Although the Pit was renowned for its eccentricity, I would say that No. 10 is, by Doak standards at least, mostly rather sane. Golfers will not encounter wild hole after wild hole: yes, there are greens that are relatively severe – the first hole, for example, whose approach is significantly downhill, and whose putting surface creates a definite ‘infinity’ effect, features a green that slopes front to back in a dramatic way. Frankly, the green appears to fall off a cliff. Given that the tee shot is essentially blind, it is a brave opening hole without doubt, though it is, typically for Doak, beautifully routed and essentially natural.

No. 10 does not occupy that much of the ground that previously was home to the Pit holes. Mostly, the course explores parts of the thousand-acre property that were previously virgin, and indeed, an additional course (No. 11!) will eventually share the property. But there is one hole that has to be viewed as among the boldest the architect has ever built.

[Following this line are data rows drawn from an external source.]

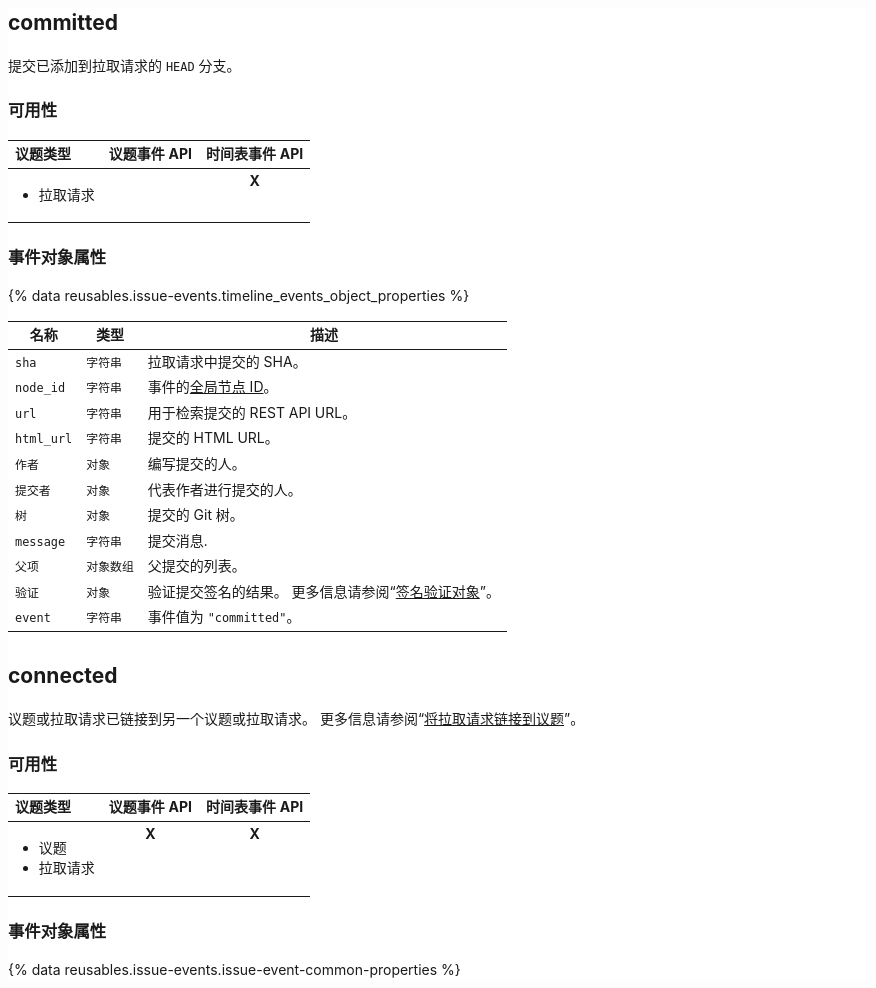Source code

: ## committed

提交已添加到拉取请求的 `HEAD` 分支。

### 可用性

| 议题类型                      | 议题事件 API | 时间表事件 API |
|:------------------------- |:--------:|:---------:|
| <ul><li>拉取请求</li></ul> |          |   **X**   |

### 事件对象属性

{% data reusables.issue-events.timeline_events_object_properties %}

| 名称         | 类型     | 描述                                                              |
| ---------- | ------ | --------------------------------------------------------------- |
| `sha`      | `字符串`  | 拉取请求中提交的 SHA。                                                   |
| `node_id`  | `字符串`  | 事件的[全局节点 ID](/graphql/guides/using-global-node-ids)。            |
| `url`      | `字符串`  | 用于检索提交的 REST API URL。                                           |
| `html_url` | `字符串`  | 提交的 HTML URL。                                                   |
| `作者`       | `对象`   | 编写提交的人。                                                         |
| `提交者`      | `对象`   | 代表作者进行提交的人。                                                     |
| `树`        | `对象`   | 提交的 Git 树。                                                      |
| `message`  | `字符串`  | 提交消息.                                                           |
| `父项`       | `对象数组` | 父提交的列表。                                                         |
| `验证`       | `对象`   | 验证提交签名的结果。 更多信息请参阅“[签名验证对象](/rest/reference/git#get-a-commit)”。 |
| `event`    | `字符串`  | 事件值为 `"committed"`。                                             |

## connected

议题或拉取请求已链接到另一个议题或拉取请求。 更多信息请参阅“[将拉取请求链接到议题](/github/managing-your-work-on-github/linking-a-pull-request-to-an-issue)”。

### 可用性

| 议题类型                      | 议题事件 API | 时间表事件 API |
|:------------------------- |:--------:|:---------:|
| <ul><li>议题</li><li>拉取请求</li></ul> |  **X**   |   **X**   |

### 事件对象属性

{% data reusables.issue-events.issue-event-common-properties %}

No. 10’s eighth hole is part of the course that does sit on land formerly used by the Pit. It is, very clearly, part of the old sand quarry, and it essentially occupies a valley among trees whose bases are higher than (most of) the land they encompass. But not all of it: the valley is home to a number of enormous, and steep, sand mounds, the biggest of which is fully 20 feet high, and is, presumably, left over from the sand quarrying operation. They are as large as any contours I have ever seen in the direct line of play. The hole is, to top it all, mostly blind: a sliver of fairway can be seen from the tee, but not much! You can get a view of the green for your second, but only if you are brave enough to drive straight over the top of the ‘Matterhorn’. It is, essentially, a larger version of Harry Colt’s unique (until now) sixth hole at De Pan in the Netherlands, a par four that also involves a drive over a large hill and is mostly blind.

Truly, No. 10’s eighth is among the boldest holes that I have ever seen: there cannot be many other places in golf where a 20-foot-high contour is in the direct line of play. It should not, though, be too brutal: the nature of the valley means that balls will inevitably bounce or roll off the huge contours, but will not often go out of play. It is a fine piece of design by Doak: a hole that everyone who plays it will always remember and discuss, and it will also not eat golf balls too hungrily.

Angela Moser is, I think, entitled to be well pleased with her first job as a lead associate for Doak. Pinehurst No. 10 will be a splendid addition to the resort’s offering, with enough radicalness and drama to be hugely memorable to resort golfers, yet sane enough to be very playable and unlikely to scare too many horses. When golfers, after their rounds, sit down and analyse what they have played, it will not, I think, be regarded as one of Doak’s more extreme courses. But nobody will ever forget that eighth hole.